Product Context
AtlasRec provides a recommendations platform for enterprise customers. Each tenant is a separate retailer or media app that wants personalized recommendations on its website and mobile app, but tenant data cannot leak across customers and some tenants require all data storage, training, and serving to stay within a specific region.
Scale
| Signal | Value |
|---|
| Tenants | 1,200 total; 150 large, 1,050 SMB |
| Total DAU | 90M across all tenants |
| Peak recommendation QPS | 220K global |
| Largest tenant peak QPS | 18K |
| Catalog size | 600M items total; largest tenant 80M |
| New interaction events/day | 9B |
| Per-request latency budget (p99) | 180ms |
| Residency regions | US, EU, India, Singapore |
Task
Design an end-to-end multi-tenant recommendations service that satisfies strict privacy and data residency constraints. Address the following:
- Clarify product requirements, tenant isolation guarantees, and what level of cross-tenant sharing is allowed, if any.
- Propose a multi-stage recommendation architecture (retrieval → ranking → re-ranking) that works for both large tenants with rich data and small tenants with sparse data.
- Design the offline and online data/feature architecture, including how training, feature computation, and model serving respect regional residency rules.
- Explain how you would handle cold start, model updates, and feature freshness without introducing training-serving skew.
- Define offline and online evaluation, including tenant-level metrics, privacy/compliance guardrails, and rollout strategy.
- Identify major failure modes such as data leakage, stale regional models, feature drift, and regional outages, with detection and mitigation.
Constraints
- No raw user-level data may move across tenant boundaries.
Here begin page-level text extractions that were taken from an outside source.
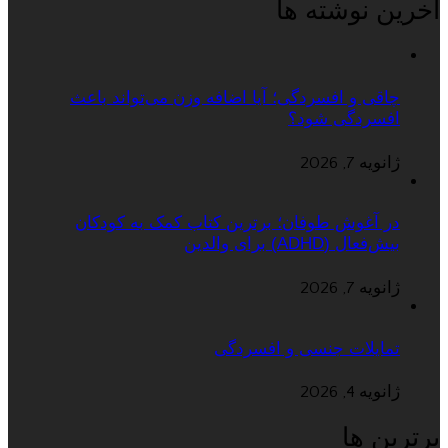
اخرین نوشته ها
چاقی و افسردگی؛ آیا اضافه وزن می‌تواند باعث
افسردگی شود؟
ژانویه 7, 2026
در آغوش طوفان؛ برترین کتاب کمک به کودکان
بیش‌فعال (ADHD) برای والدین
ژانویه 7, 2026
تمایلات جنسی و افسردگی
ژانویه 4, 2026
برترین ها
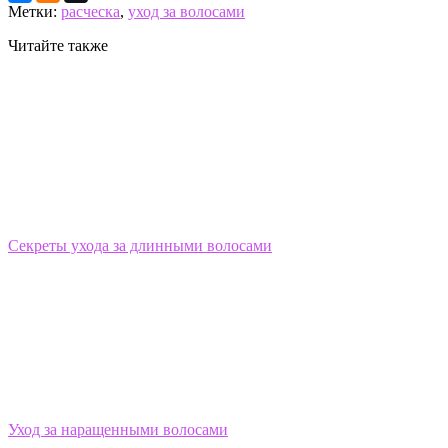
Метки:
расческа
,
уход за волосами
Читайте также
Секреты ухода за длинными волосами
Уход за наращенными волосами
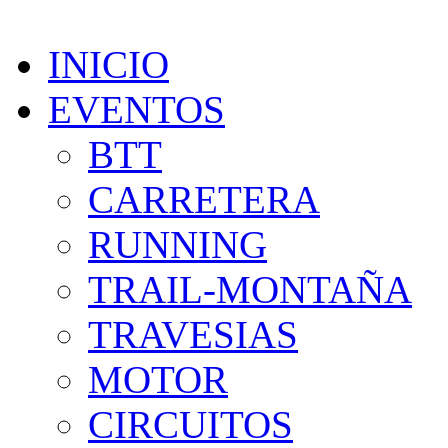
INICIO
EVENTOS
BTT
CARRETERA
RUNNING
TRAIL-MONTAÑA
TRAVESIAS
MOTOR
CIRCUITOS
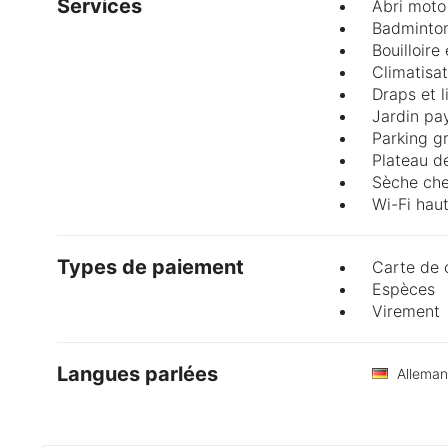
Services
Abri moto
Badminto
Bouilloire
Climatisat
Draps et 
Jardin pa
Parking gr
Plateau de
Sèche ch
Wi-Fi haut
Types de paiement
Carte de 
Espèces
Virement
Langues parlées
Allema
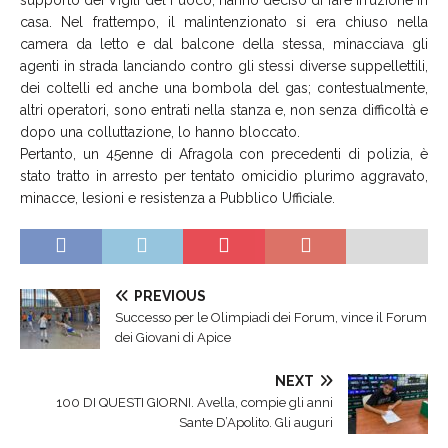
casa. Nel frattempo, il malintenzionato si era chiuso nella
camera da letto e dal balcone della stessa, minacciava gli
agenti in strada lanciando contro gli stessi diverse suppellettili,
dei coltelli ed anche una bombola del gas; contestualmente,
altri operatori, sono entrati nella stanza e, non senza difficoltà e
dopo una colluttazione, lo hanno bloccato.
Pertanto, un 45enne di Afragola con precedenti di polizia, è
stato tratto in arresto per tentato omicidio plurimo aggravato,
minacce, lesioni e resistenza a Pubblico Ufficiale.
PREVIOUS
Successo per le Olimpiadi dei Forum, vince il Forum
dei Giovani di Apice
NEXT
100 DI QUESTI GIORNI. Avella, compie gli anni
Sante D’Apolito. Gli auguri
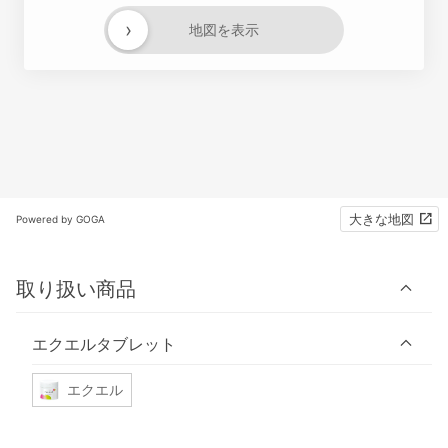
›
地図を表示
大きな地図
Powered by GOGA
取り扱い商品
エクエルタブレット
エクエル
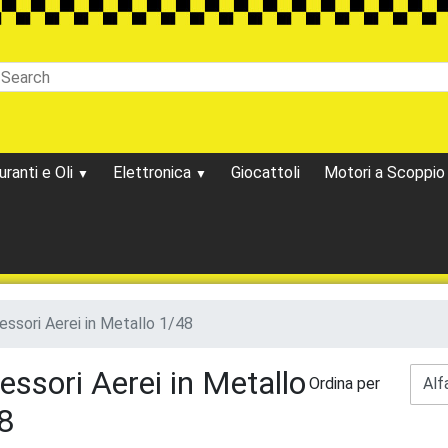
uranti e Oli
Elettronica
Giocattoli
Motori a Scoppi
ssori Aerei in Metallo 1/48
essori Aerei in Metallo
Ordina per
8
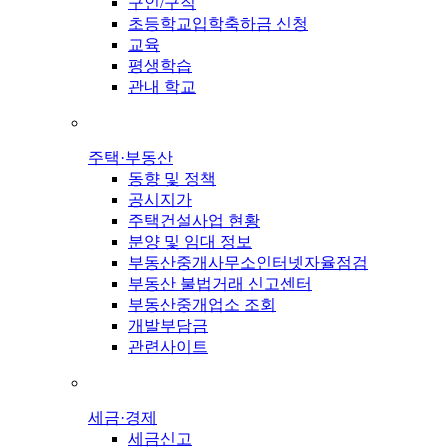
구인/구직
초등학교입학축하금 신청
교육
평생학습
관내 학교
주택·부동산
동향 및 정책
공시지가
주택건설사업 현황
분양 및 임대 정보
부동산중개사무소인터넷자율점검
부동산 불법거래 신고센터
부동산중개업소 조회
개발부담금
관련사이트
세금·경제
세금신고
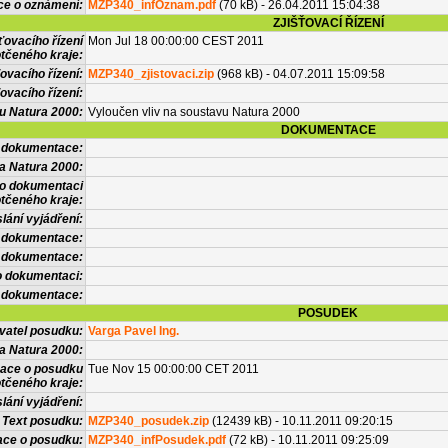
ce o oznámení:
MZP340_infOznam.pdf
(70 kB) - 26.04.2011 15:04:38
ZJIŠŤOVACÍ ŘÍZENÍ
ťovacího řízení
Mon Jul 18 00:00:00 CEST 2011
tčeného kraje:
ovacího řízení:
MZP340_zjistovaci.zip
(968 kB) - 04.07.2011 15:09:58
ovacího řízení:
vu Natura 2000:
Vyloučen vliv na soustavu Natura 2000
DOKUMENTACE
l dokumentace:
a Natura 2000:
 o dokumentaci
tčeného kraje:
lání vyjádření:
 dokumentace:
é dokumentace:
o dokumentaci:
 dokumentace:
POSUDEK
vatel posudku:
Varga Pavel Ing.
a Natura 2000:
mace o posudku
Tue Nov 15 00:00:00 CET 2011
tčeného kraje:
lání vyjádření:
Text posudku:
MZP340_posudek.zip
(12439 kB) - 10.11.2011 09:20:15
ace o posudku:
MZP340_infPosudek.pdf
(72 kB) - 10.11.2011 09:25:09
- Some tenants prohibit even model parameter sharing across regions; assume the strictest tenants require fully region-local training and serving.
- p99 latency must stay under 180ms, including policy filtering.
- Cost matters: the platform must support many small tenants without dedicating a full GPU fleet per tenant.
- Auditable compliance is required: every feature, model, and request path must be attributable to a tenant and region.